Mitchell Winter’s performance anchors the play, especially in his contrasts: between the tentative and abrupt movements of the puppet and the more fluid and energized physicality of the Wolf; between the opacity of the puppet’s face (Amanda Villalobos designed him) and the Wolf’s fierce intelligence and observations and driven need to connect directly with the audience. (It’s subtle, but I think that in the few moments where Jeenu, not the Wolf, is speaking directly to one of the play’s adults, Winter lays a different accent over his light native Australian inflections.) Because while the adult characters all operate in a basically realist environment, the Wolf, both narrator and character, actor human and animal spirit, is something else. Among the rest of the cast, Jouley stands out, partly because of the nuanced evolution of Ash’s relationship with Jeenu, which is less true of the other characters.

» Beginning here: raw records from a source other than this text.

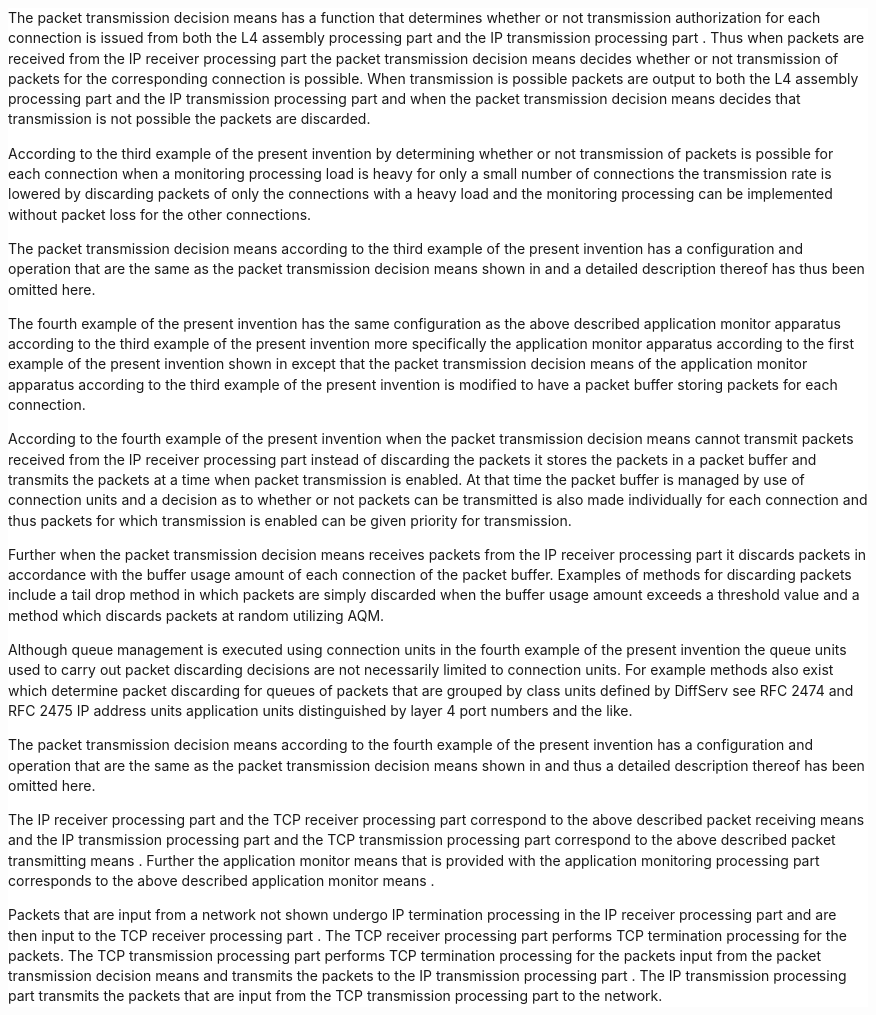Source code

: The packet transmission decision means has a function that determines whether or not transmission authorization for each connection is issued from both the L4 assembly processing part and the IP transmission processing part . Thus when packets are received from the IP receiver processing part the packet transmission decision means decides whether or not transmission of packets for the corresponding connection is possible. When transmission is possible packets are output to both the L4 assembly processing part and the IP transmission processing part and when the packet transmission decision means decides that transmission is not possible the packets are discarded.

According to the third example of the present invention by determining whether or not transmission of packets is possible for each connection when a monitoring processing load is heavy for only a small number of connections the transmission rate is lowered by discarding packets of only the connections with a heavy load and the monitoring processing can be implemented without packet loss for the other connections.

The packet transmission decision means according to the third example of the present invention has a configuration and operation that are the same as the packet transmission decision means shown in and a detailed description thereof has thus been omitted here.

The fourth example of the present invention has the same configuration as the above described application monitor apparatus according to the third example of the present invention more specifically the application monitor apparatus according to the first example of the present invention shown in except that the packet transmission decision means of the application monitor apparatus according to the third example of the present invention is modified to have a packet buffer storing packets for each connection.

According to the fourth example of the present invention when the packet transmission decision means cannot transmit packets received from the IP receiver processing part instead of discarding the packets it stores the packets in a packet buffer and transmits the packets at a time when packet transmission is enabled. At that time the packet buffer is managed by use of connection units and a decision as to whether or not packets can be transmitted is also made individually for each connection and thus packets for which transmission is enabled can be given priority for transmission.

Further when the packet transmission decision means receives packets from the IP receiver processing part it discards packets in accordance with the buffer usage amount of each connection of the packet buffer. Examples of methods for discarding packets include a tail drop method in which packets are simply discarded when the buffer usage amount exceeds a threshold value and a method which discards packets at random utilizing AQM.

Although queue management is executed using connection units in the fourth example of the present invention the queue units used to carry out packet discarding decisions are not necessarily limited to connection units. For example methods also exist which determine packet discarding for queues of packets that are grouped by class units defined by DiffServ see RFC 2474 and RFC 2475 IP address units application units distinguished by layer 4 port numbers and the like.

The packet transmission decision means according to the fourth example of the present invention has a configuration and operation that are the same as the packet transmission decision means shown in and thus a detailed description thereof has been omitted here.

The IP receiver processing part and the TCP receiver processing part correspond to the above described packet receiving means and the IP transmission processing part and the TCP transmission processing part correspond to the above described packet transmitting means . Further the application monitor means that is provided with the application monitoring processing part corresponds to the above described application monitor means .

Packets that are input from a network not shown undergo IP termination processing in the IP receiver processing part and are then input to the TCP receiver processing part . The TCP receiver processing part performs TCP termination processing for the packets. The TCP transmission processing part performs TCP termination processing for the packets input from the packet transmission decision means and transmits the packets to the IP transmission processing part . The IP transmission processing part transmits the packets that are input from the TCP transmission processing part to the network.

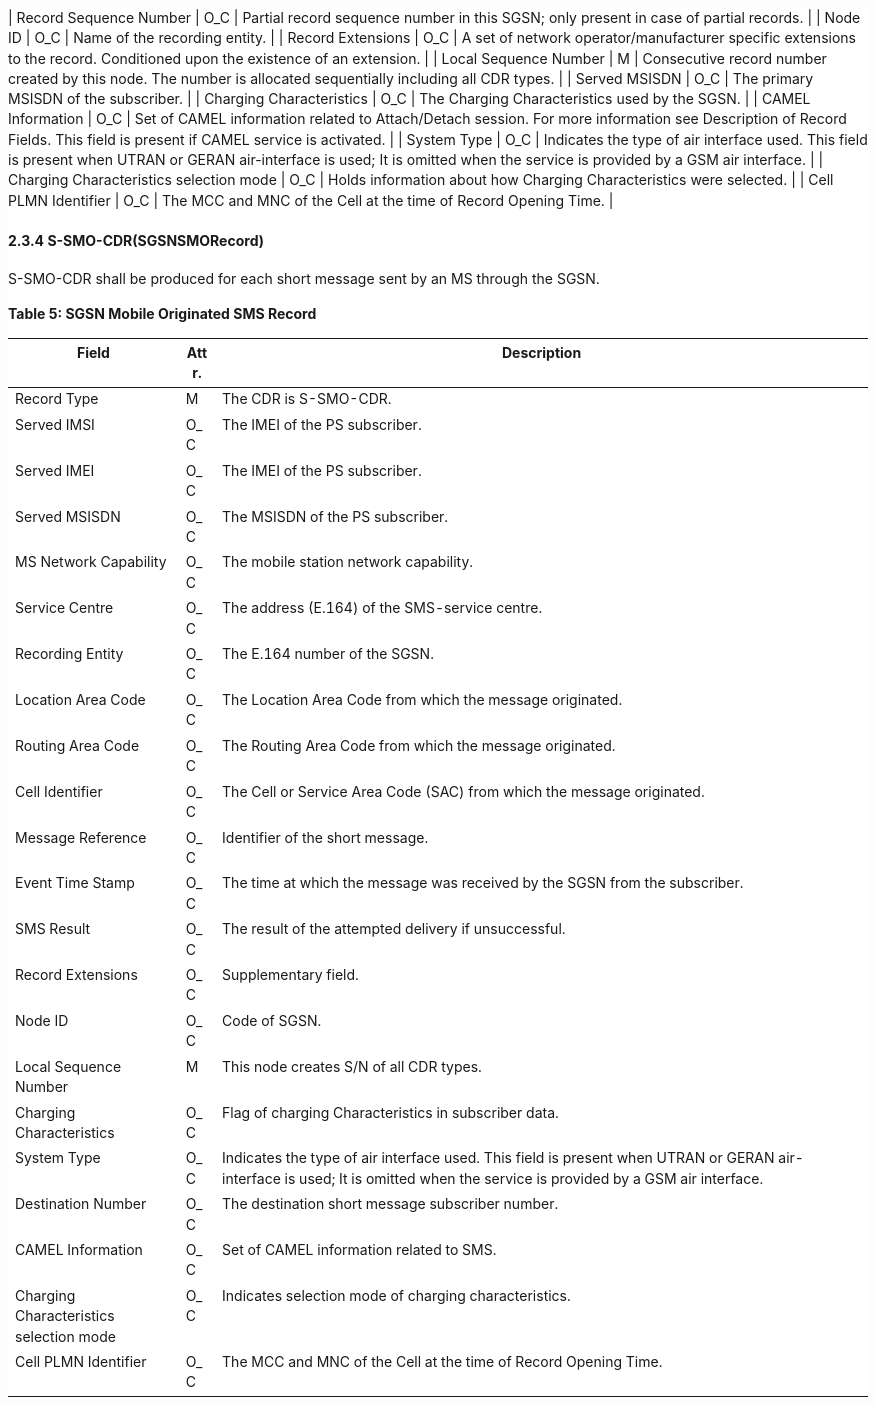 | Record Sequence Number | O_C | Partial record sequence number in this SGSN; only present in case of partial records. |
| Node ID | O_C | Name of the recording entity. |
| Record Extensions | O_C | A set of network operator/manufacturer specific extensions to the record. Conditioned upon the existence of an extension. |
| Local Sequence Number | M | Consecutive record number created by this node. The number is allocated sequentially including all CDR types. |
| Served MSISDN | O_C | The primary MSISDN of the subscriber. |
| Charging Characteristics | O_C | The Charging Characteristics used by the SGSN. |
| CAMEL Information | O_C | Set of CAMEL information related to Attach/Detach session. For more information see Description of Record Fields. This field is present if CAMEL service is activated. |
| System Type | O_C | Indicates the type of air interface used. This field is present when UTRAN or GERAN air-interface is used; It is omitted when the service is provided by a GSM air interface. |
| Charging Characteristics selection mode | O_C | Holds information about how Charging Characteristics were selected. |
| Cell PLMN Identifier | O_C | The MCC and MNC of the Cell at the time of Record Opening Time. |

#### 2.3.4 S-SMO-CDR(SGSNSMORecord)

S-SMO-CDR shall be produced for each short message sent by an MS through the SGSN.

**Table 5: SGSN Mobile Originated SMS Record**

| Field | Attr. | Description |
|-------|-------|-------------|
| Record Type | M | The CDR is S-SMO-CDR. |
| Served IMSI | O_C | The IMEI of the PS subscriber. |
| Served IMEI | O_C | The IMEI of the PS subscriber. |
| Served MSISDN | O_C | The MSISDN of the PS subscriber. |
| MS Network Capability | O_C | The mobile station network capability. |
| Service Centre | O_C | The address (E.164) of the SMS-service centre. |
| Recording Entity | O_C | The E.164 number of the SGSN. |
| Location Area Code | O_C | The Location Area Code from which the message originated. |
| Routing Area Code | O_C | The Routing Area Code from which the message originated. |
| Cell Identifier | O_C | The Cell or Service Area Code (SAC) from which the message originated. |
| Message Reference | O_C | Identifier of the short message. |
| Event Time Stamp | O_C | The time at which the message was received by the SGSN from the subscriber. |
| SMS Result | O_C | The result of the attempted delivery if unsuccessful. |
| Record Extensions | O_C | Supplementary field. |
| Node ID | O_C | Code of SGSN. |
| Local Sequence Number | M | This node creates S/N of all CDR types. |
| Charging Characteristics | O_C | Flag of charging Characteristics in subscriber data. |
| System Type | O_C | Indicates the type of air interface used. This field is present when UTRAN or GERAN air-interface is used; It is omitted when the service is provided by a GSM air interface. |
| Destination Number | O_C | The destination short message subscriber number. |
| CAMEL Information | O_C | Set of CAMEL information related to SMS. |
| Charging Characteristics selection mode | O_C | Indicates selection mode of charging characteristics. |
| Cell PLMN Identifier | O_C | The MCC and MNC of the Cell at the time of Record Opening Time. |

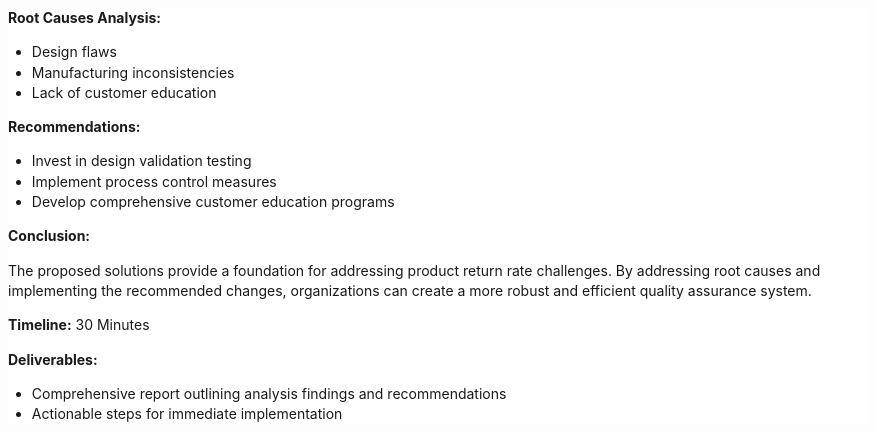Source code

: **Root Causes Analysis:**

- Design flaws
- Manufacturing inconsistencies
- Lack of customer education

**Recommendations:**

- Invest in design validation testing
- Implement process control measures
- Develop comprehensive customer education programs

**Conclusion:**

The proposed solutions provide a foundation for addressing product return rate challenges. By addressing root causes and implementing the recommended changes, organizations can create a more robust and efficient quality assurance system.

**Timeline:** 30 Minutes

**Deliverables:**

- Comprehensive report outlining analysis findings and recommendations
- Actionable steps for immediate implementation

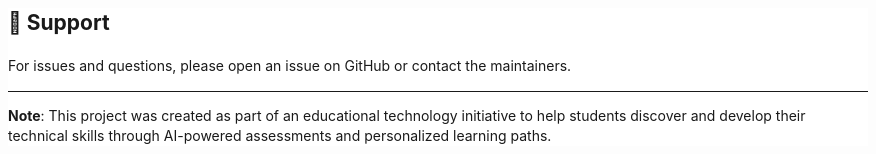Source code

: ## 📧 Support

For issues and questions, please open an issue on GitHub or contact the maintainers.

---

**Note**: This project was created as part of an educational technology initiative to help students discover and develop their technical skills through AI-powered assessments and personalized learning paths.
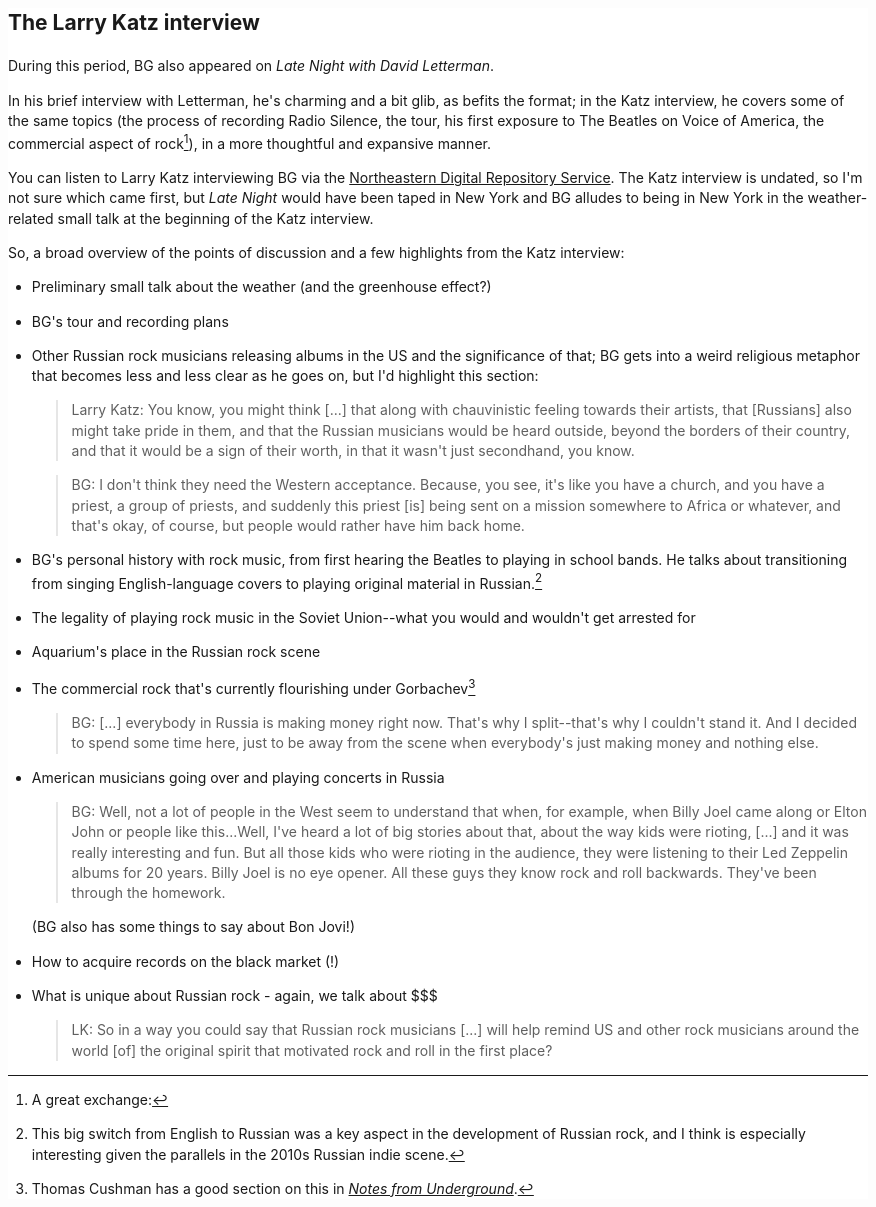 ## The Larry Katz interview

During this period, BG also appeared on *Late Night with David Letterman*. 

<iframe width="560" height="315" src="https://www.youtube.com/embed/eP-RTVDhDPc?start=322" title="YouTube video player" frameborder="0" allow="accelerometer; autoplay; clipboard-write; encrypted-media; gyroscope; picture-in-picture" allowfullscreen></iframe>

In his brief interview with Letterman, he's charming and a bit glib, as befits the format; in the Katz interview, he covers some of the same topics (the process of recording Radio Silence, the tour, his first exposure to The Beatles on Voice of America, the commercial aspect of rock[^6]), in a more thoughtful and expansive manner. 

You can listen to Larry Katz interviewing BG via the [Northeastern Digital Repository Service](http://hdl.handle.net/2047/D20428339). The Katz interview is undated, so I'm not sure which came first, but *Late Night* would have been taped in New York and BG alludes to being in New York in the weather-related small talk at the beginning of the Katz interview. 

So, a broad overview of the points of discussion and a few highlights from the Katz interview:
- Preliminary small talk about the weather (and the greenhouse effect?)
- BG's tour and recording plans
- Other Russian rock musicians releasing albums in the US and the significance of that; BG gets into a weird religious metaphor that becomes less and less clear as he goes on, but I'd highlight this section:

    > Larry Katz:  You know, you might think [...] that along with chauvinistic feeling towards their artists, that [Russians] also might take pride in them, and that the Russian musicians would be heard outside, beyond the borders of their country, and that it would be a sign of their worth, in that it wasn't just secondhand, you know.

    > BG: I don't think they need the Western acceptance. Because, you see, it's like you have a church, and you have a priest, a group of priests, and suddenly this priest [is] being sent on a mission somewhere to Africa or whatever, and that's okay, of course, but people would rather have him back home.

- BG's personal history with rock music, from first hearing the Beatles to playing in school bands. He talks about transitioning from singing English-language covers to playing original material in Russian.[^7]
- The legality of playing rock music in the Soviet Union--what you would and wouldn't get arrested for
- Aquarium's place in the Russian rock scene
- The commercial rock that's currently flourishing under Gorbachev[^9]
    > BG: [...] everybody in Russia is making money right now. That's why I split--that's why I couldn't stand it. And I decided to spend some time here, just to be away from the scene when everybody's just making money and nothing else.
- American musicians going over and playing concerts in Russia 
    > BG: Well, not a lot of people in the West seem to understand that when, for example, when Billy Joel came along or Elton John or people like this...Well, I've heard a lot of big stories about that, about the way kids were rioting, [...] and it was really interesting and fun. But all those kids who were rioting in the audience, they were listening to their Led Zeppelin albums for 20 years. Billy Joel is no eye opener. All these guys they know rock and roll backwards. They've been through the homework.

    (BG also has some things to say about Bon Jovi!)
- How to acquire records on the black market (!)
- What is unique about Russian rock - again, we talk about $$$
    > LK: So in a way you could say that Russian rock musicians [...] will help remind US and other rock musicians around the world [of] the original spirit that motivated rock and roll in the first place?


[^1]: In Russian, Борис Гребенщиков. This often gets romanized as Boris Grebenshikov in the English-language press, although it probably shouldn't (ш ≠ щ). He's also known as БГ in Russia, so I'm going to use BG going forward to avoid dealing with the *sh* vs *shch* (vs *šč*) issue and save myself some keystrokes. 
[^2]: In Russian, Аквариум. I would generally favor transliteration over translation of Russian band names, but for consistency with how they're referred to in this interview and in English-language news articles, I'll go with Aquarium rather than Akvarium.
[^3]: Cooperman, Alan.  "Soviet Rock'n'Roll Hits America." *Wilmington Morning Star*, 21 May 1989. Retrieve 2022-04-27 from [Google News](https://news.google.com/newspapers?id=ug8WAAAAIBAJ&sjid=WBQEAAAAIBAJ&pg=7054,2046404)
[^4]: For example, there was a 1982 concert in Arkhangelsk where BG was prohibited from going onstage barefoot; he did anyway, and as a result, Aquarium were banned from performing publicly and played apartment concerts for the next six months ([Steinholt](https://hdl.handle.net/10037/3704), p. 41).
[^5]: For more information: Yngwar B. Steinholt provides a more comprehensive overview on the band's history in pp. 60-66 of [_Rock in the Reservation: Songs from Leningrad Rock Club 1981-86_](https://hdl.handle.net/10037/3704)
[^6]: A great exchange:
[^7]: This big switch from English to Russian was a key aspect in the development of Russian rock, and I think is especially interesting given the parallels in the 2010s Russian indie scene. 
[^8]: I love that these are [Steeleye Span](https://musicbrainz.org/artist/68c6926c-03e0-4afc-9f54-2190b2c8d468), [Dead Can Dance](https://musicbrainz.org/artist/ccda046a-2674-4f7d-97e6-f23d6c156432), [*Le Mystère des voix bulgares*](https://musicbrainz.org/release-group/ac5b8d06-08ed-3060-8c6b-0880f16dff5b), and Irish music, rather than something, like, super hip. Not totally surprising, given Aquarium's music (they've had an [actual Irish flautist](https://musicbrainz.org/artist/4191db60-f1ed-4676-a13d-0dfbb703e80c) in their line-up for the past decade or so), but still.
[^9]: Thomas Cushman has a good section on this in [_Notes from Underground_](https://openlibrary.org/books/OL1270366M/).
[^10]: For more information: Yngwar B. Steinholt provides a more comprehensive overview on the band's history in pp. 60-66 of [Rock in the Reservation: Songs from Leningrad Rock Club 1981-86](https://hdl.handle.net/10037/3704)
[^11]: I'm guessing, based on anecdotal evidence. I saw [Mashina Vremeni](https://musicbrainz.org/artist/1b67ca7b-3da9-4607-a5aa-93ed56034924) in DC in 2018, [Mumiy Troll](https://musicbrainz.org/artist/f91b9b28-25b7-4064-81d1-f43163085770) in Montreal in 2019, [Nogu Svelo!](https://musicbrainz.org/artist/debf724d-3c36-4081-978c-f3384146d8a6) in Cambridge in 2021, and [Nochnye Snaipery](https://musicbrainz.org/artist/01e10b31-ae0f-49a6-b4f4-5c3dcff9788a) in Cambridge in 2022--all with nearly 100% Russian-speaking audiences. 
[^12]: See Joanna Stingray's 2020 memoir, [_Red Wave_](https://openlibrary.org/works/OL20768544W/Red_Wave), for more on that whole process 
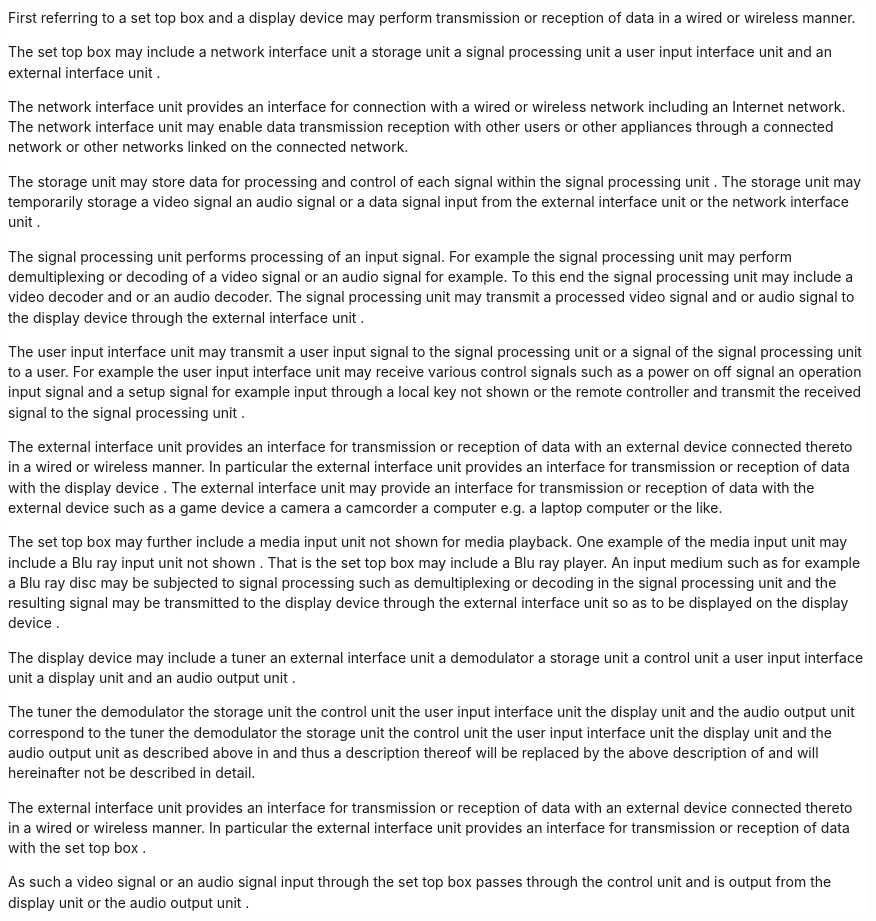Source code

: First referring to a set top box and a display device may perform transmission or reception of data in a wired or wireless manner.

The set top box may include a network interface unit a storage unit a signal processing unit a user input interface unit and an external interface unit .

The network interface unit provides an interface for connection with a wired or wireless network including an Internet network. The network interface unit may enable data transmission reception with other users or other appliances through a connected network or other networks linked on the connected network.

The storage unit may store data for processing and control of each signal within the signal processing unit . The storage unit may temporarily storage a video signal an audio signal or a data signal input from the external interface unit or the network interface unit .

The signal processing unit performs processing of an input signal. For example the signal processing unit may perform demultiplexing or decoding of a video signal or an audio signal for example. To this end the signal processing unit may include a video decoder and or an audio decoder. The signal processing unit may transmit a processed video signal and or audio signal to the display device through the external interface unit .

The user input interface unit may transmit a user input signal to the signal processing unit or a signal of the signal processing unit to a user. For example the user input interface unit may receive various control signals such as a power on off signal an operation input signal and a setup signal for example input through a local key not shown or the remote controller and transmit the received signal to the signal processing unit .

The external interface unit provides an interface for transmission or reception of data with an external device connected thereto in a wired or wireless manner. In particular the external interface unit provides an interface for transmission or reception of data with the display device . The external interface unit may provide an interface for transmission or reception of data with the external device such as a game device a camera a camcorder a computer e.g. a laptop computer or the like.

The set top box may further include a media input unit not shown for media playback. One example of the media input unit may include a Blu ray input unit not shown . That is the set top box may include a Blu ray player. An input medium such as for example a Blu ray disc may be subjected to signal processing such as demultiplexing or decoding in the signal processing unit and the resulting signal may be transmitted to the display device through the external interface unit so as to be displayed on the display device .

The display device may include a tuner an external interface unit a demodulator a storage unit a control unit a user input interface unit a display unit and an audio output unit .

The tuner the demodulator the storage unit the control unit the user input interface unit the display unit and the audio output unit correspond to the tuner the demodulator the storage unit the control unit the user input interface unit the display unit and the audio output unit as described above in and thus a description thereof will be replaced by the above description of and will hereinafter not be described in detail.

The external interface unit provides an interface for transmission or reception of data with an external device connected thereto in a wired or wireless manner. In particular the external interface unit provides an interface for transmission or reception of data with the set top box .

As such a video signal or an audio signal input through the set top box passes through the control unit and is output from the display unit or the audio output unit .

And Villamil, too, is at her strongest when Robin is arguing with or talking about Ash.
One of the key features of the piece is the way that spaces overlay and intertwine with each other: a number of scenes take place simultaneously in Robin and Ash’s kitchen, Ryan’s kitchen, and Peter’s kitchen, and then the boxing ring layers itself over that domestic setting. (So, for example, Ryan is on the phone with the mother who, in objection to her daughter’s marriage, hasn’t spoken to Robin in years, while Robin sits at the table in the same literal space.) The device feels a little manufactured, especially when both Ryan and Peter are having one-sided dialogues with offstage characters, but also allows for an instant comparison among the ways the different permutations of family interact.
Director Dustin Willis and set designer You-Shin Chen have set up the Soho Rep space with audience rising sharply on both sides, like a boxing arena (the back row puts you quite close to the ceiling), but then filled the risers with a motley array of domestic chairs, so the audience is always also inhabiting one of the kitchens where most of the day-to-day action takes place. (Even the boxing ring drops into the center of a space anchored by refrigerator, sink, and stove at its corners.) And an open trap door from which the Wolf emerges at the beginning of the play remains a constant, slightly ominous hole in the space’s fabric.
That overlapping of space is mirrored in the way the metaphors so thoroughly inform its dramaturgy (even in the little details; Peter’s last name is “Hunt” and Robin’s “Shepherd”). From its frame in the world of storytelling–the wolf as an “actor human”–to the boxing ring that recurs as a courtroom when Peter tries to get his son back, to the wolf itself, lonely and loyal, fierce and endangered all at once: the play operates around this duality of desire and despair, of good impulses and bad ones, of aggression as violence and violence as profession, of the families we are given and the families we create. And the boy at the center is a blank slate, a literal puppet without the power to put himself where he needs to be, to advocate for himself. The tragedy of the play is that his fierce wolf spirit is under threat, leaving his agency-less body behind.